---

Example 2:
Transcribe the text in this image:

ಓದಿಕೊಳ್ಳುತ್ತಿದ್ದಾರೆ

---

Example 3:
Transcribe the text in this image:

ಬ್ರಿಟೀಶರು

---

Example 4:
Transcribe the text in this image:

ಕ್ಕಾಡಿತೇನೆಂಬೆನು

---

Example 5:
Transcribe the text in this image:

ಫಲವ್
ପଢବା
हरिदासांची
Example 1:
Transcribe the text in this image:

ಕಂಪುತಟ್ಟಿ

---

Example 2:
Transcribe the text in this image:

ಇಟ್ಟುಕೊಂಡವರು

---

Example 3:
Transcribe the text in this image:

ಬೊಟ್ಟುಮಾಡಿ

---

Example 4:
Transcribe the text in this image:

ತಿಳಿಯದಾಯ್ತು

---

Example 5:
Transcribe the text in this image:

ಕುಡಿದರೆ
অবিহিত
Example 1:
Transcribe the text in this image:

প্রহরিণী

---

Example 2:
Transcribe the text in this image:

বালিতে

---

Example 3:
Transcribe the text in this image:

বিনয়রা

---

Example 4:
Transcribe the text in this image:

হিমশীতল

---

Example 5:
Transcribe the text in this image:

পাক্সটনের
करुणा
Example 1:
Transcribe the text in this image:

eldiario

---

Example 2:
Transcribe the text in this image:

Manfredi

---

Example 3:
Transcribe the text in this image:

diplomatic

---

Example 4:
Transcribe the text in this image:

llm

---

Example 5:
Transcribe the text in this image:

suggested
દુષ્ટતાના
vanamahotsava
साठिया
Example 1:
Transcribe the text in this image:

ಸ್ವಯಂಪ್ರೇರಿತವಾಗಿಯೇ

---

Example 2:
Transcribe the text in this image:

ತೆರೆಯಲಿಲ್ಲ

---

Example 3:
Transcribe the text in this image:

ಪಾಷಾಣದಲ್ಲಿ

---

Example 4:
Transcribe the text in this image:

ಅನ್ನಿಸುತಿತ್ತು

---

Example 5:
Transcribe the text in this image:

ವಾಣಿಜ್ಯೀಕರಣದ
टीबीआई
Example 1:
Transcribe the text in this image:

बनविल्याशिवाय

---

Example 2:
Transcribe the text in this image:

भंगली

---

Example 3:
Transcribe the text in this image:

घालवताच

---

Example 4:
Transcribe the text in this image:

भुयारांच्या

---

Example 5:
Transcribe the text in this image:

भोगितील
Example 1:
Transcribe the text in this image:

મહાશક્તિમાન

------------------------

→ Problem details:
Precisely reproduce all the entries shown above.

→ Result below:
---

Example 2:
Transcribe the text in this image:

ಓದಿಕೊಳ್ಳುತ್ತಿದ್ದಾರೆ

---

Example 3:
Transcribe the text in this image:

ಬ್ರಿಟೀಶರು

---

Example 4:
Transcribe the text in this image:

ಕ್ಕಾಡಿತೇನೆಂಬೆನು

---

Example 5:
Transcribe the text in this image:

ಫಲವ್
ପଢବା
हरिदासांची
Example 1:
Transcribe the text in this image:

ಕಂಪುತಟ್ಟಿ

---

Example 2:
Transcribe the text in this image:

ಇಟ್ಟುಕೊಂಡವರು

---

Example 3:
Transcribe the text in this image:

ಬೊಟ್ಟುಮಾಡಿ

---

Example 4:
Transcribe the text in this image:

ತಿಳಿಯದಾಯ್ತು

---

Example 5:
Transcribe the text in this image:

ಕುಡಿದರೆ
অবিহিত
Example 1:
Transcribe the text in this image:

প্রহরিণী

---

Example 2:
Transcribe the text in this image:

বালিতে

---

Example 3:
Transcribe the text in this image:

বিনয়রা

---

Example 4:
Transcribe the text in this image:

হিমশীতল

---

Example 5:
Transcribe the text in this image:

পাক্সটনের
करुणा
Example 1:
Transcribe the text in this image:

eldiario

---

Example 2:
Transcribe the text in this image:

Manfredi

---

Example 3:
Transcribe the text in this image:

diplomatic

---

Example 4:
Transcribe the text in this image:

llm

---

Example 5:
Transcribe the text in this image:

suggested
દુષ્ટતાના
vanamahotsava
साठिया
Example 1:
Transcribe the text in this image:

ಸ್ವಯಂಪ್ರೇರಿತವಾಗಿಯೇ

---

Example 2:
Transcribe the text in this image:

ತೆರೆಯಲಿಲ್ಲ

---

Example 3:
Transcribe the text in this image:

ಪಾಷಾಣದಲ್ಲಿ

---

Example 4:
Transcribe the text in this image:

ಅನ್ನಿಸುತಿತ್ತು

---

Example 5:
Transcribe the text in this image:

ವಾಣಿಜ್ಯೀಕರಣದ
टीबीआई
Example 1:
Transcribe the text in this image:

बनविल्याशिवाय

---

Example 2:
Transcribe the text in this image:

भंगली

---

Example 3:
Transcribe the text in this image:

घालवताच

---

Example 4:
Transcribe the text in this image:

भुयारांच्या

---

Example 5:
Transcribe the text in this image:

भोगितील
Example 1:
Transcribe the text in this image:

મહાશક્તિમાન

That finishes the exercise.